------ Excerto ------

20 anos de guerra e intervenção imperialista, com quase 250.000 mortos, saldaram-se numa humilhante derrota para os Estados Unidos e os seus aliados internacionais. Apesar de toda a demagogia derramada durante este tempo, nem a democracia nem a liberdade faziam parte da bagagem que as potências ocidentais trouxeram para esta nação martirizada. Pelo contrário, os biliões de dólares enterrados nesta intervenção enriqueceram o complexo militar-industrial e uma elite corrupta de políticos afegãos que fugiram com o saque, provocando um colapso total do funcionamento do país e a degradação das condições de vida do povo.

A suposta guerra contra o terrorismo serviu apenas para devastar o Afeganistão, da mesma forma que devastaram o Iraque, a Síria, o Iémen ou a Líbia. Este monstro de Frankenstein que é o fundamentalismo islâmico, e que todos os governos dos EUA alimentaram na sua luta contra o bloco soviético, desde Carter e Reagan, teve o seu preço.

A queda de Cabul, após uma ofensiva relâmpago de duas semanas que se seguiu ao anúncio da saída do exército de ocupação dos Estados Unidos, trouxe os talibãs de volta ao poder. Pode-se pensar que se trata duma derrota temporária ou um episódio circunstancial. Mas não é nada disso. A derrota humilhante das forças imperialistas não é apenas um tremendo revés para a administração de Biden e para o seu antecessor Donald Trump, é a confirmação da natureza irreversível do declínio dos Estados Unidos e da profunda modificação de forças que estão a afetar as relações internacionais nesta época de crise orgânica do capitalismo.

O império estado-unidense não pára de colecionar fracasso após fracasso. Todas as suas apostas falharam. Perdeu no Iraque, perdeu na Síria, perdeu para o Irão e os seus planos para a Palestina foram um fiasco completo. Mas nesta estratégia fracassada, que também é compartilhada pela burguesia europeia, deixaram um rasto de destruição e barbárie sem precedentes.

O povo, as mulheres, a juventude e os oprimidos do Afeganistão enfrentam mais um volte-face numa hecatombe que dura há décadas. Nada podem esperar da chamada comunidade internacional. Esse bando de criminosos que se ampara na legalidade da ONU e das instituições capitalistas é o principal responsável por todo este sofrimento.

------ Entradas de dados ------

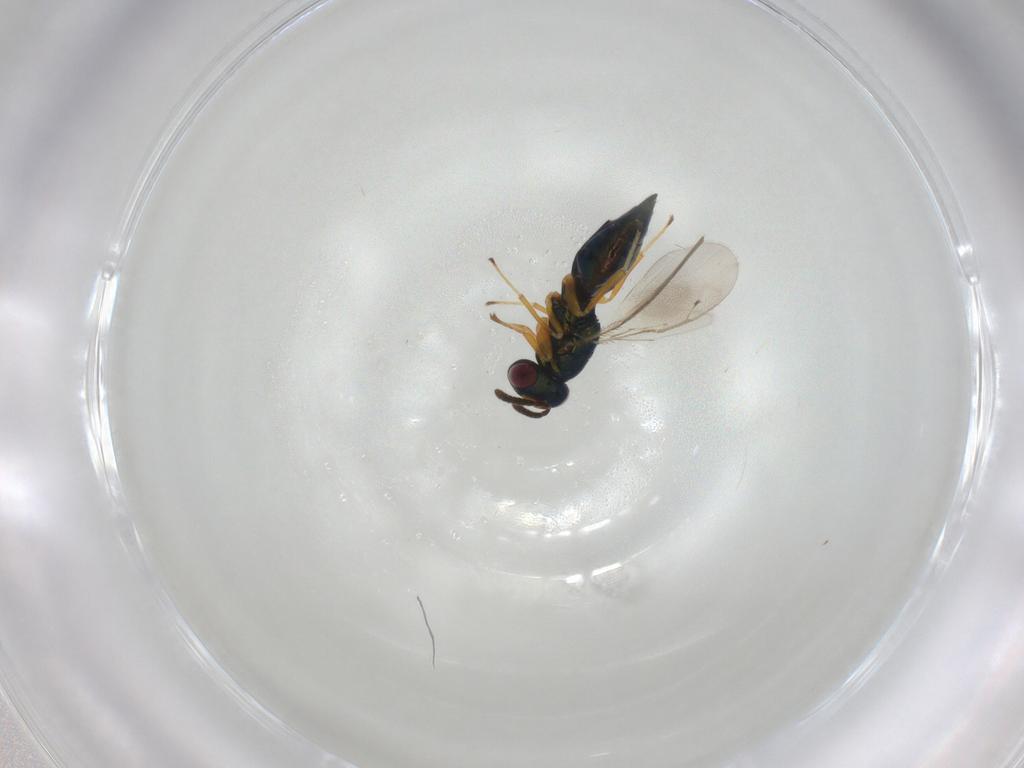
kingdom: Animalia
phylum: Arthropoda
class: Insecta
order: Hymenoptera
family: Pteromalidae
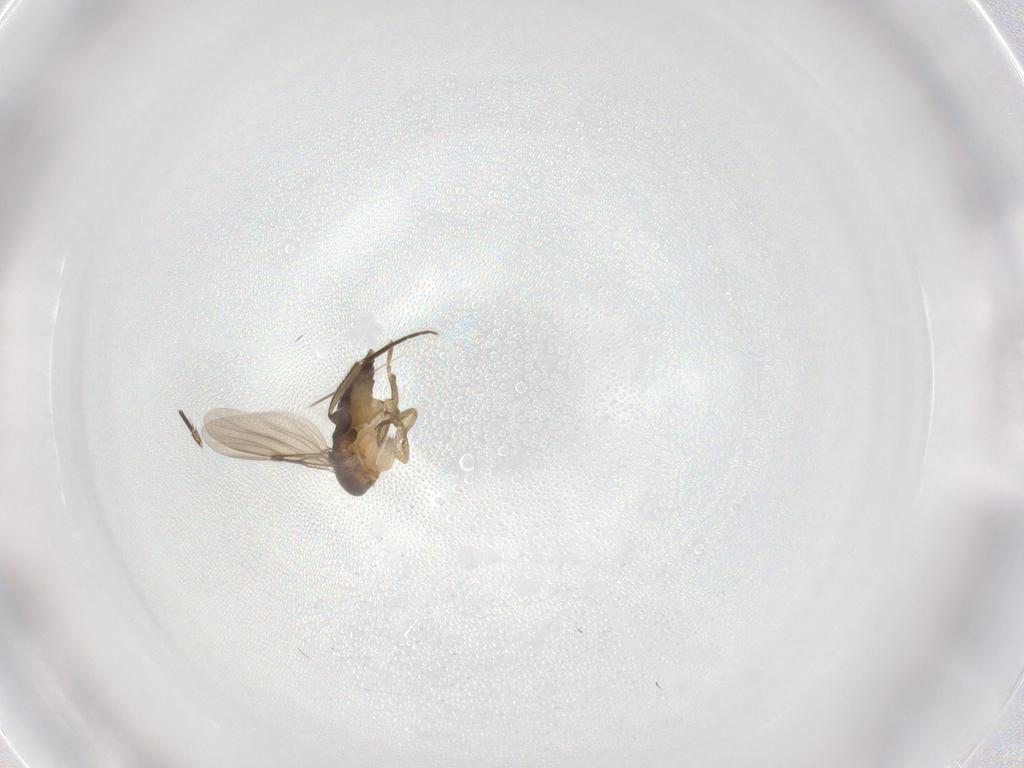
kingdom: Animalia
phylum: Arthropoda
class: Insecta
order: Diptera
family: Phoridae
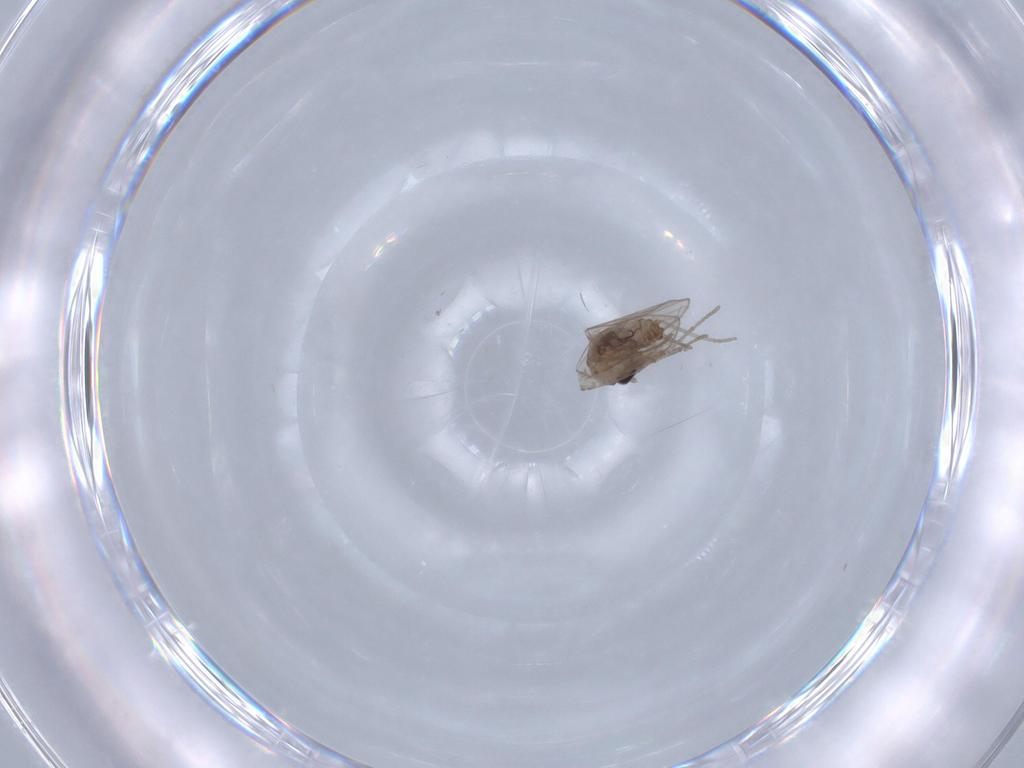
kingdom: Animalia
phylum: Arthropoda
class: Insecta
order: Diptera
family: Psychodidae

------

= Questão breve 1 =
Transcreva o trecho do excerto sobre o Afeganistão de "O império estado-unidense" a "todo este sofrimento.", substituindo "barbárie" por "crueldade".
= Questão breve 2 =
Enumere os países que, segundo o excerto sobre o Afeganistão, foram devastados pela suposta guerra contra o terrorismo.
= Questão breve 3 =
De acordo com o excerto sobre o Afeganistão, quanto tempo durou a ofensiva relâmpago que precedeu a queda de Cabul?

= Resposta 1 =
O império estado-unidense não pára de colecionar fracasso após fracasso. Todas as suas apostas falharam. Perdeu no Iraque, perdeu na Síria, perdeu para o Irão e os seus planos para a Palestina foram um fiasco completo. Mas nesta estratégia fracassada, que também é compartilhada pela burguesia europeia, deixaram um rasto de destruição e crueldade sem precedentes.

O povo, as mulheres, a juventude e os oprimidos do Afeganistão enfrentam mais um volte-face numa hecatombe que dura há décadas. Nada podem esperar da chamada comunidade internacional. Esse bando de criminosos que se ampara na legalidade da ONU e das instituições capitalistas é o principal responsável por todo este sofrimento.

= Resposta 2 =
Afeganistão, Iraque, Síria, Iémen e Líbia.

= Resposta 3 =
Duas semanas.